▶ _DATASET ENTRIES_:
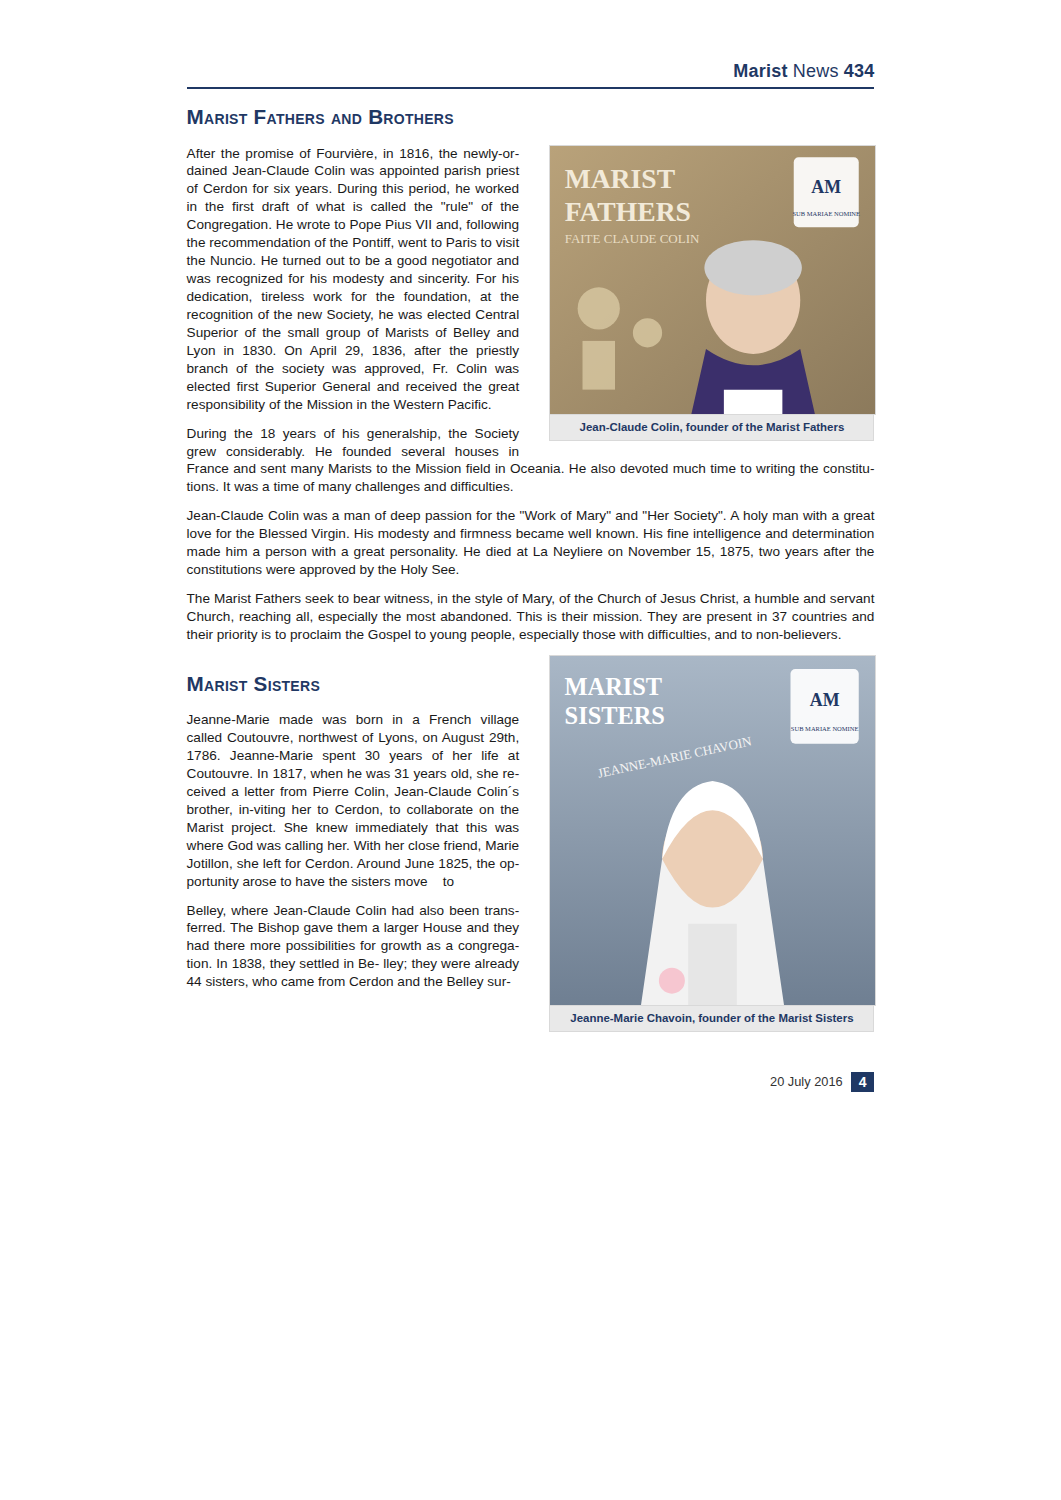Marist News 434
Marist Fathers and Brothers
Jean-Claude Colin, founder of the Marist Fathers
After the promise of Fourvière, in 1816, the newly-ordained Jean-Claude Colin was appointed parish priest of Cerdon for six years. During this period, he worked in the first draft of what is called the "rule" of the Congregation. He wrote to Pope Pius VII and, following the recommendation of the Pontiff, went to Paris to visit the Nuncio. He turned out to be a good negotiator and was recognized for his modesty and sincerity. For his dedication, tireless work for the foundation, at the recognition of the new Society, he was elected Central Superior of the small group of Marists of Belley and Lyon in 1830. On April 29, 1836, after the priestly branch of the society was approved, Fr. Colin was elected first Superior General and received the great responsibility of the Mission in the Western Pacific.
During the 18 years of his generalship, the Society grew considerably. He founded several houses in France and sent many Marists to the Mission field in Oceania. He also devoted much time to writing the constitutions. It was a time of many challenges and difficulties.
Jean-Claude Colin was a man of deep passion for the "Work of Mary" and "Her Society". A holy man with a great love for the Blessed Virgin. His modesty and firmness became well known. His fine intelligence and determination made him a person with a great personality. He died at La Neyliere on November 15, 1875, two years after the constitutions were approved by the Holy See.
The Marist Fathers seek to bear witness, in the style of Mary, of the Church of Jesus Christ, a humble and servant Church, reaching all, especially the most abandoned. This is their mission. They are present in 37 countries and their priority is to proclaim the Gospel to young people, especially those with difficulties, and to non-believers.
Jeanne-Marie Chavoin, founder of the Marist Sisters
Marist Sisters
Jeanne-Marie made was born in a French village called Coutouvre, northwest of Lyons, on August 29th, 1786. Jeanne-Marie spent 30 years of her life at Coutouvre. In 1817, when he was 31 years old, she received a letter from Pierre Colin, Jean-Claude Colin´s brother, in-viting her to Cerdon, to collaborate on the Marist project. She knew immediately that this was where God was calling her. With her close friend, Marie Jotillon, she left for Cerdon. Around June 1825, the opportunity arose to have the sisters move to
Belley, where Jean-Claude Colin had also been transferred. The Bishop gave them a larger House and they had there more possibilities for growth as a congregation. In 1838, they settled in Be- lley; they were already 44 sisters, who came from Cerdon and the Belley sur-
20 July 2016 4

▶ _ACTIVITY_:
Wherever the word "Marie" turns up in the records above, copy the line that holds it.

▶ _EXERCISE RESULT_:
Jeanne-Marie Chavoin, founder of the Marist Sisters
Jeanne-Marie made was born in a French village called Coutouvre, northwest of Lyons, on August 29th, 1786. Jeanne-Marie spent 30 years of her life at Coutouvre. In 1817, when he was 31 years old, she received a letter from Pierre Colin, Jean-Claude Colin´s brother, in-viting her to Cerdon, to collaborate on the Marist project. She knew immediately that this was where God was calling her. With her close friend, Marie Jotillon, she left for Cerdon. Around June 1825, the opportunity arose to have the sisters move to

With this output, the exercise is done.